Families have left their land, lives and past behind them, only to find indifference and distain in the big cities.
"Victims [of violence] in Colombia face a lack of understanding, empathy and solidarity. Some end up being victimised once again."
Disappearances, tortures, killings and sexual violence have left permanent scars on many households.
Victims face a lack of understanding, empathy and solidarity.
Some end up being victimised once again.
Injuries unseen by the naked eye
There are many physical injuries, external and visible, that can be treated with a simple medical procedure or stitch.
Others can’t be seen by the naked eye.
We should reflect on how victims, both direct and indirect, deal with these invisible yet deep and painful injuries.
And, we should take a moment to consider some examples of this invisible pain:
A mother waiting at her front door for her missing son.
The insomnia affecting a father whose daughter has been sexually abused.
A girl´s relationship after traumatic abuse.
A child’s walk to school after his brother lost a limb due to an explosive device.
The nightmares of a young person after witnessing a massacre in their village.
A teenager´s chance at a normal future, when his only childhood toy was a rifle.

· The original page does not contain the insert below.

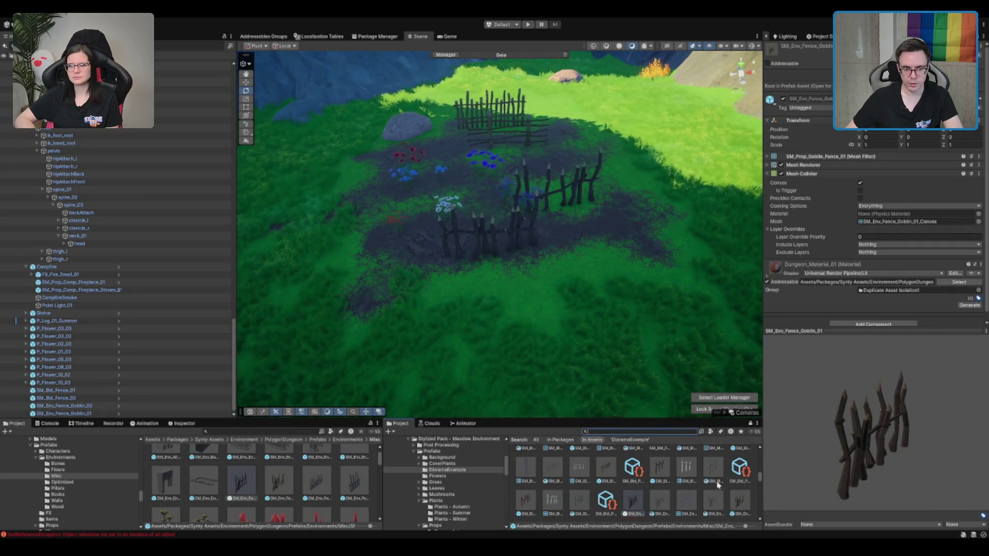
Step: Clear the search to preview the Misc spike fences, and delete the old plank fence
key(Escape)
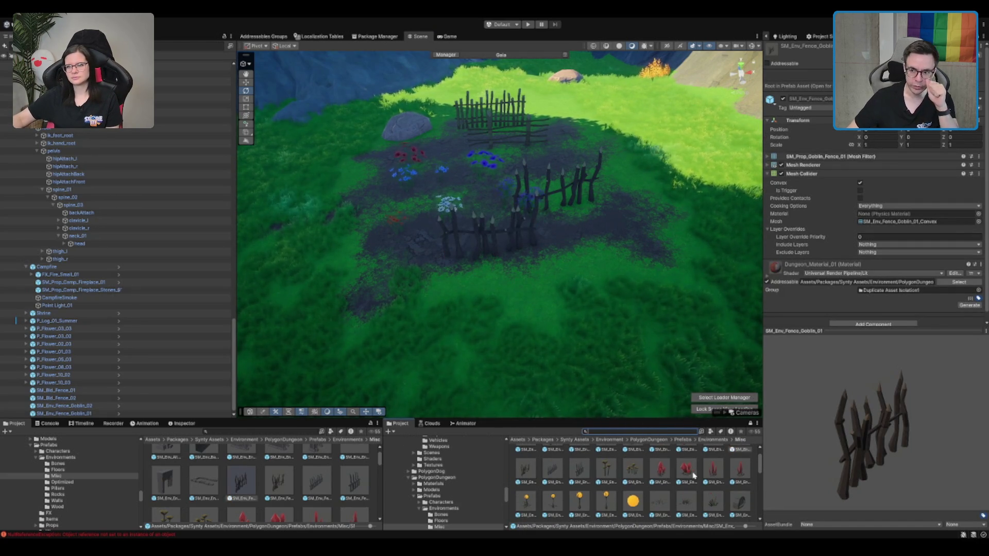
scroll(692, 466, up, 1)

A young boy attacking his childhood friend who belongs to an opposing armed group.
The absent smile of a displaced person in a new and indifferent city.
A farmer contemplating a river’s water level and ignoring his banana plantation due to threats from armed groups.
"Mental healthcare is a clear and undeniable requirement"
In the face of so many harsh facets of Colombian society, we can draw one conclusion: mental healthcare is a requirement which is both clear and undeniable.
Time does not heal all wounds.
The inclusion and prioritisation of mental health in the primary healthcare model, properly supported by human and technical resources is imperative in order to respond to patients´ needs.
MSF in Colombia
Throughout 2016, MSF has treated more than 6,000 patients over 11,000 individual mental health consultations. Additionally, we have helped around 40,000 people through psychosocial activities.
In 85 percent of these cases, people have been affected by either violence, separation or loss.
This includes those who have witnessed first-hand violence, or been affected by forced displacement, threats and missing or murdered family members.
Some of the primary diagnoses we encounter include: depression, adjustment disorder and post-traumatic stress disorder.